Celeste’s challenges technically require some amount of planning, but the focus is really on execution. Hence why it didn’t really scratch the puzzle itch. No amount of planning would save you from bad execution. But you can get away with not planning if you have really solid execution.

So as I said, my impression of Celeste was poisoned by the expectation I went in with. Had I just approached it as a platforming game, I likely would have loved the game. I absolutely am able to understand what other people see in the game and why they do love it. But my own history with the game prevented me from being part of that group.

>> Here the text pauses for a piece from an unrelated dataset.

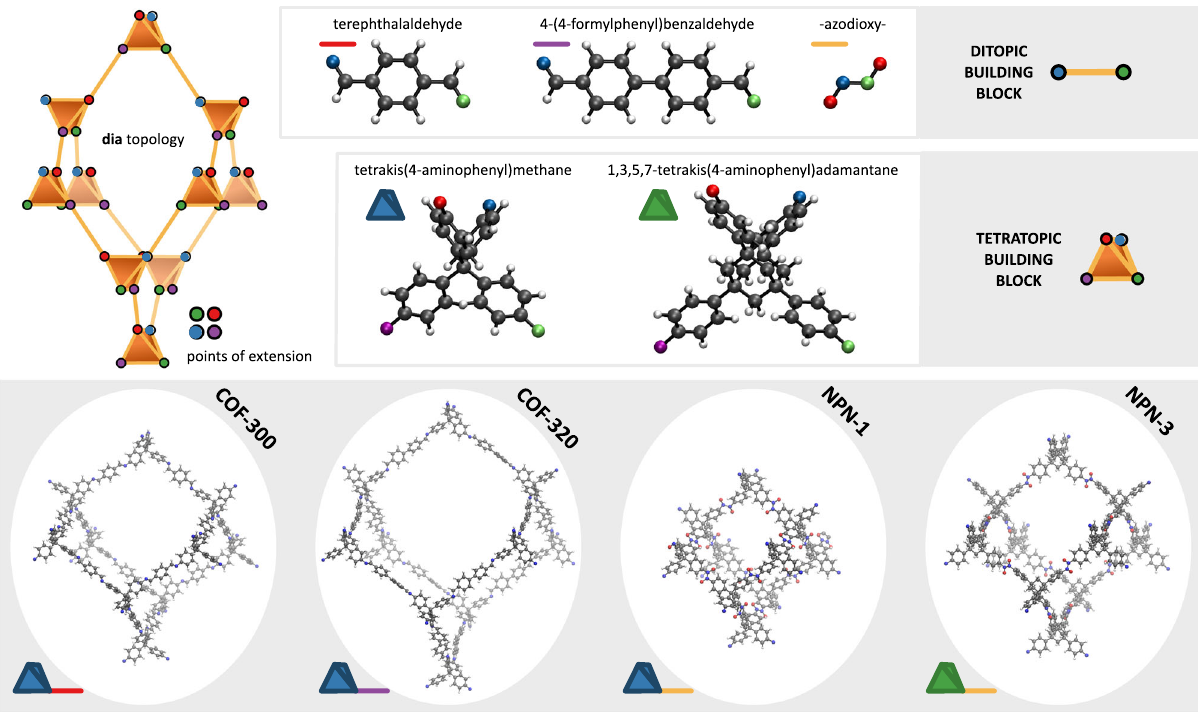
Fig. 1 Illustration of the four considered materials, and their ditopic and tetratopic building blocks. As the NPN COFs form an azodioxy linkage through selfcondensation during synthesis, the ditopic building block is labelled as such instead of its precursor. Additionally, the four unique points of extension for each tetratopic building block, coinciding with the nitrogen atoms, have been indicated by the red, green, blue and purple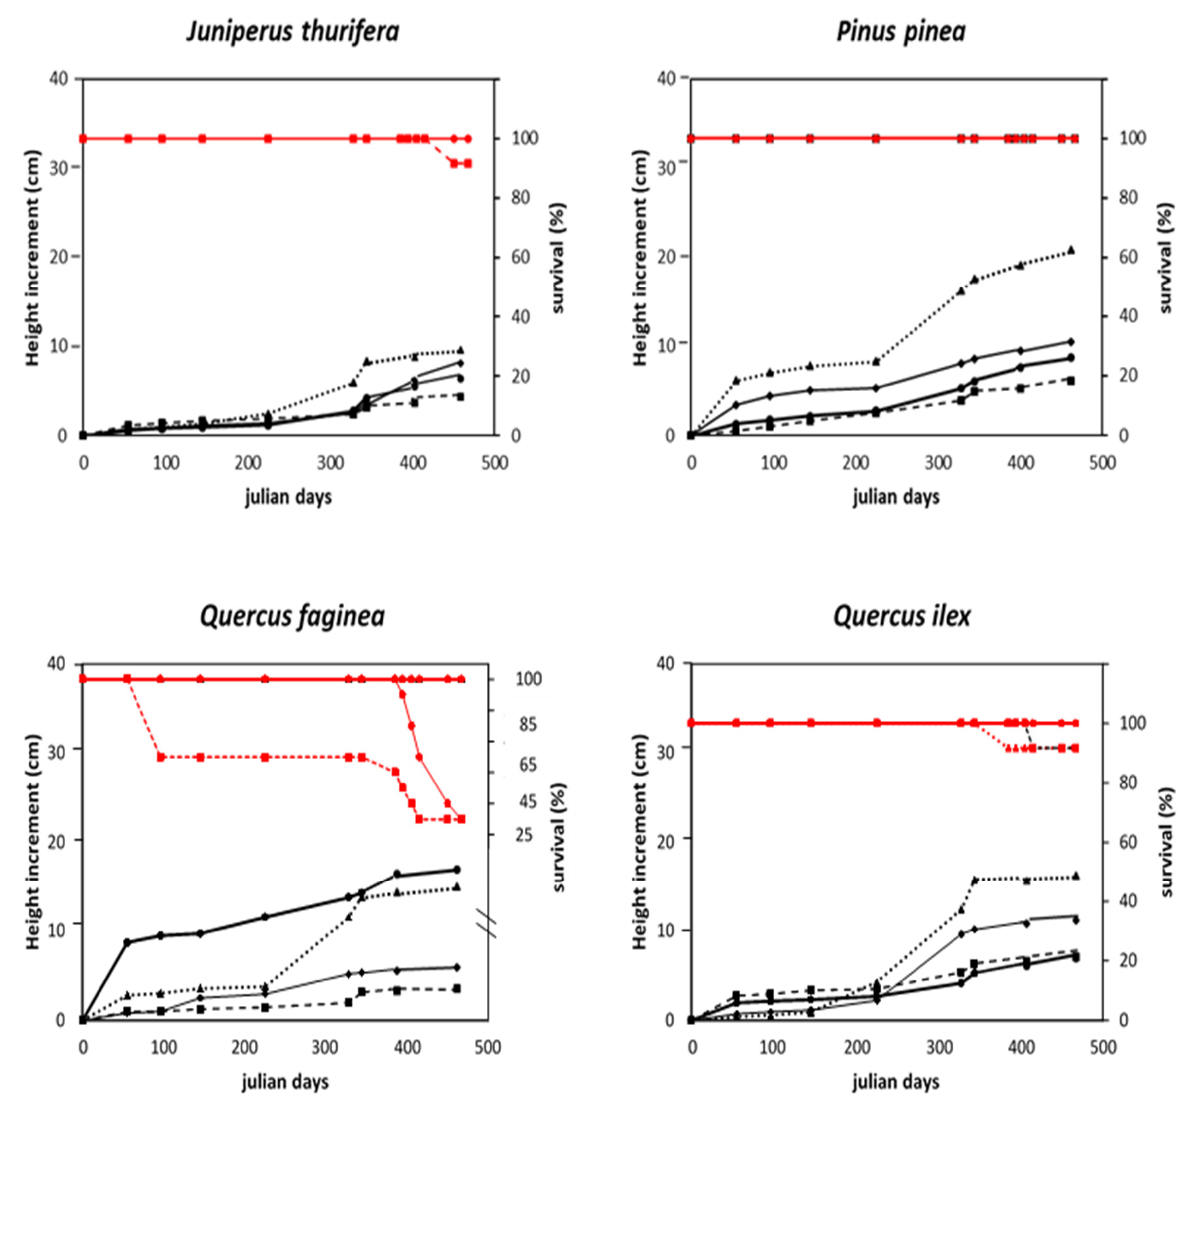
Figure 3. Height increment (cm) (in black) and survival (%) (in red) during the experimental period for each treatment combination in the four studied species.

And that is really what lurks at the bottom here. The way we recommend a game builds an expectation for the listener. We can frame it however we want – overhyping, misdescribing, pushiness. The idea is that if we present a game to someone, we are creating an imagined picture of what that game is like. If the game doesn’t match up, the listener is going to be disappointed.

To some extent, the art of making a recommendation is knowing how to manage those expectations. To be able to get a person to listen without creating that image that ruins their experience. We could, for instance, recommend a game on the grounds that it is the greatest game ever made. That not playing it is really a stain upon the player. But if we build up a game like that, then it really does need to be perfect. Because anything less than perfection will make the game all the more disappointing.

In fact, we even want to be wary because people often have some natural degree of skepticism about these issues. If you talk about a game as being absolutely amazing, and keep talking about how great it is, then at some point people are going to no longer believe you. They will likely start to think that you are exaggerating – you simply love the game so much that you are unable to see its flaws.

And so it is possible to recommend a game so highly that it hurts the game. To praise it so much that others become discouraged from playing it, or else do play it and find their experiences just don’t match up to the expectations.

I wish there were some clear rules for avoiding this problem. If it were as easy as saying “don’t call a game ‘great’ or ‘amazing,’” then that would be enough. But since we don’t have some objective standard of what a “great” or “amazing” game is, that rule doesn’t help. And the best that I can come up with – don’t praise a game too highly or build up the wrong expectations – is far too vague. What does it mean to praise a game too highly…what exactly is a “wrong” expectation outside of the little story I told?

Instead, it just requires some degree of care on our part. To be aware of what we are really trying to accomplish when we recommend a game. To be aware of what other people are hearing when we make those recommendations. Because what we say and what others hear aren’t always the same, and understanding that discrepancy and how to prevent it is a key part of just being good at talking and social interactions.

Concluding Remarks

I am often fascinated by the way in which we approach games not as mere pieces of media, but as part of a social trend. In facing these kinds of situations – whether it is the pushy fans of Undertale, the toxic fans of Dark Souls, or the little foibles of the “puzzle-platformer” Celeste – a common refrain is to say that the quality of a game stands on its own. Don’t focus on the people – just focus on the game.

But the simple fact of the matter that “just focusing on the game” is much more difficult than the phrase implies. How we experience a game is a complex set of expectations laid down by our history and our awareness of discussion around a game. If you’ve ever played a sequel and felt it was good but didn’t really grab you in the way its predecessor did, you have fallen victim to this same reasoning.

And it’s not bad reasoning. It is a reflection of our experiences. We can’t make all of that context just go away – no matter how much we’d like to pretend. Sometimes context can make a game feel richer and more amazing, and sometimes it can poison our perceptions. Understanding this phenomenon and how we build our expectations around games is an important component to understanding our own likes and dislikes, to analyzing games on a deep and sincere level.